So we’ve been covering a lot of virtual reality tech here on Niche Gamer, most of the various devices seem to either be focused on your field of vision, or your physical movement (i.e. walking or aiming with a peripheral), but this hobbyist decided that simply viewing the game with a device strapped to your face wasn’t enough. He wanted his entire body in the game – and that’s exactly what he did.
Featured above, you’ll get to see Oliver Kreylos viewing both a virtual 3D environment – and himself, within the virtual 3D environment. This is made possible by three first genereation Kinect cameras that he positioned in a triangular formation, all of which are capturing a live feed to a singular Linux computer (with modest specs) that is adapting all of the raw footage to his Oculus Rift headset.
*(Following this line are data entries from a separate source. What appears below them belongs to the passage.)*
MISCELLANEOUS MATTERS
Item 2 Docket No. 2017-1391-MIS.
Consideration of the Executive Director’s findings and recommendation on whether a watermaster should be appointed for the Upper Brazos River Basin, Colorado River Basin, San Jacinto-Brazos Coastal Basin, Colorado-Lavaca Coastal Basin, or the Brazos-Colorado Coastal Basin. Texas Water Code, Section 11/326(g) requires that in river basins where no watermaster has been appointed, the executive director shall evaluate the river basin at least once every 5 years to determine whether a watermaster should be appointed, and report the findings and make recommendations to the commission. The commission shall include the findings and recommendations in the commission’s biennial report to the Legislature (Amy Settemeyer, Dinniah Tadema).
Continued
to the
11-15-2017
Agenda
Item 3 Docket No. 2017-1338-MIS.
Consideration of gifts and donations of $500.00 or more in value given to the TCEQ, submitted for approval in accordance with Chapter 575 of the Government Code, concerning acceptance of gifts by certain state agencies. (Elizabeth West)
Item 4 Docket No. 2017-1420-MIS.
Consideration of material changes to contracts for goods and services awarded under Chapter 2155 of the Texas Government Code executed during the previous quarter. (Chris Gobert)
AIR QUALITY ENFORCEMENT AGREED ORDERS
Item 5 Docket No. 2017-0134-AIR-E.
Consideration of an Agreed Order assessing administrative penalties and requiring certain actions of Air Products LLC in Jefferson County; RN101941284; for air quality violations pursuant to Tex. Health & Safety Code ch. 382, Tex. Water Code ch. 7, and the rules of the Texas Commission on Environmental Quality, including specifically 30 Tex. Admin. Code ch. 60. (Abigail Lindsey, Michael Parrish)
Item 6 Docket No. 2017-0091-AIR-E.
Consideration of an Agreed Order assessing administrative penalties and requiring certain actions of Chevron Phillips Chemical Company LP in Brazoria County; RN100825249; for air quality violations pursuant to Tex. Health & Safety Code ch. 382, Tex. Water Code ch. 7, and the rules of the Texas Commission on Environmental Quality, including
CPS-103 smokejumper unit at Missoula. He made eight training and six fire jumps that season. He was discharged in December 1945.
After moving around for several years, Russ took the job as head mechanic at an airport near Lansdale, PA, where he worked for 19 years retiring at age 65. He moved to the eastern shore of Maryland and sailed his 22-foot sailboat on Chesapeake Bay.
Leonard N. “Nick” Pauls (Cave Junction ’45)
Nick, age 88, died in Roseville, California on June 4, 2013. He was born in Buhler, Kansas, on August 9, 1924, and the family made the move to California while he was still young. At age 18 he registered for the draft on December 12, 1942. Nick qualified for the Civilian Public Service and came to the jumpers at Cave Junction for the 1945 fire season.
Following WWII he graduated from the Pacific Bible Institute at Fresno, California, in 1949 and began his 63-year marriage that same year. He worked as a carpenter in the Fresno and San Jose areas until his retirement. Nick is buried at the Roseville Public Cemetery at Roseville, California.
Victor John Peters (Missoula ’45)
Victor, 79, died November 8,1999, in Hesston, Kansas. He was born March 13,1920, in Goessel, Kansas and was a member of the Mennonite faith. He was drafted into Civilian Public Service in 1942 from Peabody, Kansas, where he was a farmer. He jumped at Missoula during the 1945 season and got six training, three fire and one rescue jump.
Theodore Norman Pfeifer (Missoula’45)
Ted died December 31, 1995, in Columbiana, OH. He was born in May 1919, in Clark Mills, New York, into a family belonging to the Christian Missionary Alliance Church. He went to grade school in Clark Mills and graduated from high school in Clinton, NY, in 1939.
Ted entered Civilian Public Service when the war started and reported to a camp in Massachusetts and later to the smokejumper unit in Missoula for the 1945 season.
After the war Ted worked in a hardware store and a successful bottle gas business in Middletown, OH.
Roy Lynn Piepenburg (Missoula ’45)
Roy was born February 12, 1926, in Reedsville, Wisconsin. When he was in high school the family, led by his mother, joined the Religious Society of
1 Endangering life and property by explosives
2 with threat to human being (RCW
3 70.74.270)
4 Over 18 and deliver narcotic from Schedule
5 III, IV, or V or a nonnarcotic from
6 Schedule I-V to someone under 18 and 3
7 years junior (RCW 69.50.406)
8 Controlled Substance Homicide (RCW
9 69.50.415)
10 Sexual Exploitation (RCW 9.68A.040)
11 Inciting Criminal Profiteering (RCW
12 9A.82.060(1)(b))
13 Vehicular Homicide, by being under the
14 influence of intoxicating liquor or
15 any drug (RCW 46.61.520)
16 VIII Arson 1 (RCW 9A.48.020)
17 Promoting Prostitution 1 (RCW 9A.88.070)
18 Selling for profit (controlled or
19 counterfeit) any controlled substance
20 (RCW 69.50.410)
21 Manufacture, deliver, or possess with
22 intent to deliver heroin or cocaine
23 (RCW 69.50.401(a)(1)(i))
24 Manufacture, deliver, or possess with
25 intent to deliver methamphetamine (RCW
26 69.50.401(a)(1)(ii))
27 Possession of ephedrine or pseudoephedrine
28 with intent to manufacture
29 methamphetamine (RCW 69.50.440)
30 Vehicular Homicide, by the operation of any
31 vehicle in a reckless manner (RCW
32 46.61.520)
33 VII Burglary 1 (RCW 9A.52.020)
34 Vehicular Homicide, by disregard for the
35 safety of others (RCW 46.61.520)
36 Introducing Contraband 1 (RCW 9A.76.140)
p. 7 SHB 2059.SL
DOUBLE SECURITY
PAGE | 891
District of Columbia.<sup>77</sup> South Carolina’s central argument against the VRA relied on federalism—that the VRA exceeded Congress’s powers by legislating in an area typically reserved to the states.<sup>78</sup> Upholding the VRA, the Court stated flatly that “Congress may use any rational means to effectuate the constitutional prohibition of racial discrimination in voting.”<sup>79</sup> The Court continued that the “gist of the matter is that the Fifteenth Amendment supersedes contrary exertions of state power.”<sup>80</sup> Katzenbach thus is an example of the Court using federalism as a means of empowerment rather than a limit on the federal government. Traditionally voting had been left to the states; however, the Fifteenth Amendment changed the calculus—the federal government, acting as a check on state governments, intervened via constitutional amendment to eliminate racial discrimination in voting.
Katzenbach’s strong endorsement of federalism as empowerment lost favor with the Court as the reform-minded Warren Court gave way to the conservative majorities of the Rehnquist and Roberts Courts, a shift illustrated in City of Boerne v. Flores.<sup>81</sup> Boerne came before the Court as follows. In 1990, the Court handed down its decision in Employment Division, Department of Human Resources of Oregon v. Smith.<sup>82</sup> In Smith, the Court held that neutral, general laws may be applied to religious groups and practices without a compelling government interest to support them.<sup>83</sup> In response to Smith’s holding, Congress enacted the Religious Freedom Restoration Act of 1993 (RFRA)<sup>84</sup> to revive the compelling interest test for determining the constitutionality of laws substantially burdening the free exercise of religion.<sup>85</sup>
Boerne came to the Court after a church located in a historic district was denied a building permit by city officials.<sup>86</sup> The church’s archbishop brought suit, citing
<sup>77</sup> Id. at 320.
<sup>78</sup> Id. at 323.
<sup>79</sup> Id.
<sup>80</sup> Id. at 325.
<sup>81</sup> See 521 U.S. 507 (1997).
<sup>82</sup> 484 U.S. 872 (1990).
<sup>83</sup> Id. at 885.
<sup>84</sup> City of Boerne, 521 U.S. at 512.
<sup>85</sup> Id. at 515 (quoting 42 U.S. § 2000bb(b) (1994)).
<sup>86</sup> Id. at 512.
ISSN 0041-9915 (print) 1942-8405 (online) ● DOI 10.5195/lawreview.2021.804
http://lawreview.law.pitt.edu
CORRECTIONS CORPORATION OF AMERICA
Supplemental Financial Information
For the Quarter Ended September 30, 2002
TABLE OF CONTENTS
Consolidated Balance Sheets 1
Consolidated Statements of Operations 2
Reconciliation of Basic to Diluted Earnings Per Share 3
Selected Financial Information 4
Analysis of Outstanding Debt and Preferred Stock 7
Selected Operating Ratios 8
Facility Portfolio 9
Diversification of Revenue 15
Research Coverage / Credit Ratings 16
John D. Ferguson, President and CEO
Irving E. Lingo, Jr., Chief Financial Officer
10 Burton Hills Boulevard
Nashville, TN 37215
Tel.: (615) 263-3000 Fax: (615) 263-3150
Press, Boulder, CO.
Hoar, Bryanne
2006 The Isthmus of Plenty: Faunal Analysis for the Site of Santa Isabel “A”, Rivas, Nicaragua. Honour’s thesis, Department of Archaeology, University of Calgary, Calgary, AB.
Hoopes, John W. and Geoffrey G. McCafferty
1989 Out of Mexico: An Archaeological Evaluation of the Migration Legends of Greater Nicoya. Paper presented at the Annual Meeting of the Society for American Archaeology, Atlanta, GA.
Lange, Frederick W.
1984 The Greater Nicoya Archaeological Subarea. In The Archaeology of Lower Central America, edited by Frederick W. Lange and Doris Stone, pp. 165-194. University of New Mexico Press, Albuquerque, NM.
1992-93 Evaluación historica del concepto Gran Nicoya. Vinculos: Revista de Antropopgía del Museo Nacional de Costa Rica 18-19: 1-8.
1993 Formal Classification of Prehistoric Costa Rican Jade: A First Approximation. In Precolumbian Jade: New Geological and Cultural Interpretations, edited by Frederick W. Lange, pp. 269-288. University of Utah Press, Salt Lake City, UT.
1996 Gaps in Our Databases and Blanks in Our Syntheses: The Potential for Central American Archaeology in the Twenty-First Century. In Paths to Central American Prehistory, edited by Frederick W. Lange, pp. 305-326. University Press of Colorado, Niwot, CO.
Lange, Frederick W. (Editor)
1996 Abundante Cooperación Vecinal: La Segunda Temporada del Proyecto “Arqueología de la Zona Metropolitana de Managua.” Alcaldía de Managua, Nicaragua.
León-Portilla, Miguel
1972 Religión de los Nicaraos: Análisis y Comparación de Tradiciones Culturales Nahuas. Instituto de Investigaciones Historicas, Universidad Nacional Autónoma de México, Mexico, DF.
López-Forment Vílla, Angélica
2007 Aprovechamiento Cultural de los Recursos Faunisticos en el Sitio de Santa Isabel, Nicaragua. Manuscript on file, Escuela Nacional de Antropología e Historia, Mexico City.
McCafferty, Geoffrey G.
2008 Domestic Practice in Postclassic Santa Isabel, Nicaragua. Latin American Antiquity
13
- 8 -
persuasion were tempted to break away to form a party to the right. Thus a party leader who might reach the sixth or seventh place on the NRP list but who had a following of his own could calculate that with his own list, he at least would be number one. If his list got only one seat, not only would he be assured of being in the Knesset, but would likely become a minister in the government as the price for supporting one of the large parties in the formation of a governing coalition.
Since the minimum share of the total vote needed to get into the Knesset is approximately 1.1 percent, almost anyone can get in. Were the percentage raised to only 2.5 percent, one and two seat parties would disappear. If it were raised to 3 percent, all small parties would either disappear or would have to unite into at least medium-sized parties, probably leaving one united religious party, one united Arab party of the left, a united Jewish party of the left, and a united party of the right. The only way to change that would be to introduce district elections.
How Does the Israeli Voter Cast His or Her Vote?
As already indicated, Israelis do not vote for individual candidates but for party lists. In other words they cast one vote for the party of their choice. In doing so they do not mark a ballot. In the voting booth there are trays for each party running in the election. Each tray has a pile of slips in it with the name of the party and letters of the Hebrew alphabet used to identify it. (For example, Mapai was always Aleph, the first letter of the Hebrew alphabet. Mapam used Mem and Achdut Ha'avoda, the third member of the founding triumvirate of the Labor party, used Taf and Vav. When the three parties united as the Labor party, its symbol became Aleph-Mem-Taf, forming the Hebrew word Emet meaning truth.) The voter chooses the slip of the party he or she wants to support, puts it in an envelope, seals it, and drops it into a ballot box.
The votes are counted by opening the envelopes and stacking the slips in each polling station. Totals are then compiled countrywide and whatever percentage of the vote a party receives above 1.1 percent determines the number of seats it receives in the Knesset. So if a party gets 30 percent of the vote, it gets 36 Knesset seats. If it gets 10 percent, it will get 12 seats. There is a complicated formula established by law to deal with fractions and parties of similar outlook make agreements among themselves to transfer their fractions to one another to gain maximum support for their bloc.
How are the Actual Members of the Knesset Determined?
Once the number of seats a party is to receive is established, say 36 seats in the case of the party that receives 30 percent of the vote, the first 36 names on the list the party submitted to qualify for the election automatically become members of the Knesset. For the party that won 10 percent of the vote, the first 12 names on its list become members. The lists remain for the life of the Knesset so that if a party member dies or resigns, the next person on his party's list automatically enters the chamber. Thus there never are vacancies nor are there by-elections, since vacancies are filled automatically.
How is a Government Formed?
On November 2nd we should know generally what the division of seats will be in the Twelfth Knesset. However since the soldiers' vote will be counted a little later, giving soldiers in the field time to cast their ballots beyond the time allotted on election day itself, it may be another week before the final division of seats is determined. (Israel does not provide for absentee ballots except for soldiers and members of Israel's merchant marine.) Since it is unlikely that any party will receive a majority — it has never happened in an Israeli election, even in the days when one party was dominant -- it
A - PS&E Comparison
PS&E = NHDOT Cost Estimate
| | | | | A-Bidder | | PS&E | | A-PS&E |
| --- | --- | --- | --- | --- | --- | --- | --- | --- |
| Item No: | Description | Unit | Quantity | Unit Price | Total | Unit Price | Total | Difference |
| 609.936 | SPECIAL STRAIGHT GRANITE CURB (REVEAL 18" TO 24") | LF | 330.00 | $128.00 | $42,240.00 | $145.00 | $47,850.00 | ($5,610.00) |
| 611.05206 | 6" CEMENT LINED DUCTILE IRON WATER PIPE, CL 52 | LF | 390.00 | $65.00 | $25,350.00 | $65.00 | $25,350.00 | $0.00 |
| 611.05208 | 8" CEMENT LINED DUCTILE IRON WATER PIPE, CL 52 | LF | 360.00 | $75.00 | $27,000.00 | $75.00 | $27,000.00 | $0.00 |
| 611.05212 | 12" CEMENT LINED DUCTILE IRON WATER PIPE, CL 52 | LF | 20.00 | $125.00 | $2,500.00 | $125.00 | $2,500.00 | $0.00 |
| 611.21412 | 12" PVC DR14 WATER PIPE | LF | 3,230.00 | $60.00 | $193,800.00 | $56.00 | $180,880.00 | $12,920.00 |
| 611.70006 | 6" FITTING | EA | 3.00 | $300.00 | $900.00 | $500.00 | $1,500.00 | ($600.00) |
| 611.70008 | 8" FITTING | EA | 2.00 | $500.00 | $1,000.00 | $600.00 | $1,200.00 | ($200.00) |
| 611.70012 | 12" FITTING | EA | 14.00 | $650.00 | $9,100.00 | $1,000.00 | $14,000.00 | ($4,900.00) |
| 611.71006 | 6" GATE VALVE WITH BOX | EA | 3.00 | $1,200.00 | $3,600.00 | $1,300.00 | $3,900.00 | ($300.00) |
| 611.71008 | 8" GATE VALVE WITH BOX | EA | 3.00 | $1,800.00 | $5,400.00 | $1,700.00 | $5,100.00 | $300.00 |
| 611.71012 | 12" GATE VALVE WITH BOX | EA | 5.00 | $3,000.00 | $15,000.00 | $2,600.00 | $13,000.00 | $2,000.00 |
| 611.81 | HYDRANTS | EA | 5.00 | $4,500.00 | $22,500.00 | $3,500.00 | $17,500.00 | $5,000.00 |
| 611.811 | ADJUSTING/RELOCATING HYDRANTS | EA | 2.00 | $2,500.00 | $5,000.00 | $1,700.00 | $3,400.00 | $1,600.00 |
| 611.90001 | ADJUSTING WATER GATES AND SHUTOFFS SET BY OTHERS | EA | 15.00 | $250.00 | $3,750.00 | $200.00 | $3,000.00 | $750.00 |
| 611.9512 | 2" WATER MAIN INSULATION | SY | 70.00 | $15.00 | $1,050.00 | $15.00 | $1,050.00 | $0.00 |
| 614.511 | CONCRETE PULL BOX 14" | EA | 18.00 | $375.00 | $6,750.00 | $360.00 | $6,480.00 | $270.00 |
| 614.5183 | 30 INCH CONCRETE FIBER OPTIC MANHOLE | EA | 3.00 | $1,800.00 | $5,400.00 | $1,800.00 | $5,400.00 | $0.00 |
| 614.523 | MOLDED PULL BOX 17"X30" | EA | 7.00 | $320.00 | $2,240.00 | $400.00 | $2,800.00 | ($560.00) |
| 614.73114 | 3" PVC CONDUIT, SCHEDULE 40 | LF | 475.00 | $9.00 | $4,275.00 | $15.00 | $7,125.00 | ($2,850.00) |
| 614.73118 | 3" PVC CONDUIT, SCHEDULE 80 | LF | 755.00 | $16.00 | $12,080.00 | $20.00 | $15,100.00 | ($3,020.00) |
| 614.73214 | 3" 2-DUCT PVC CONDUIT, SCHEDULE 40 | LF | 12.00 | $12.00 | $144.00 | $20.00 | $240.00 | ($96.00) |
It has some bugs, but the implications are nearly endless. Kreylos goes a bit more into detail on how the entire process works:
I decided to embed the live 3D video into a virtual 3D model of an office, to show a possible setting for remote collaboration / tele-presence (more on that coming soon), and to contrast the “raw” nature of the 3D video with the much more polished look of the 3D model. One of the things we’ve noticed since we started working with 3D video to create “holographic” avatars many years ago was that, even with low-res and low-quality 3D video, the resulting avatars just feel real, in some sense even more real than higher-quality motion-captured avatars. I believe it’s related to the uncanny valley principle, in that fuzzy 3D video that moves in a very lifelike fashion is more believable to the brain than high-quality avatars that don’t quite move right.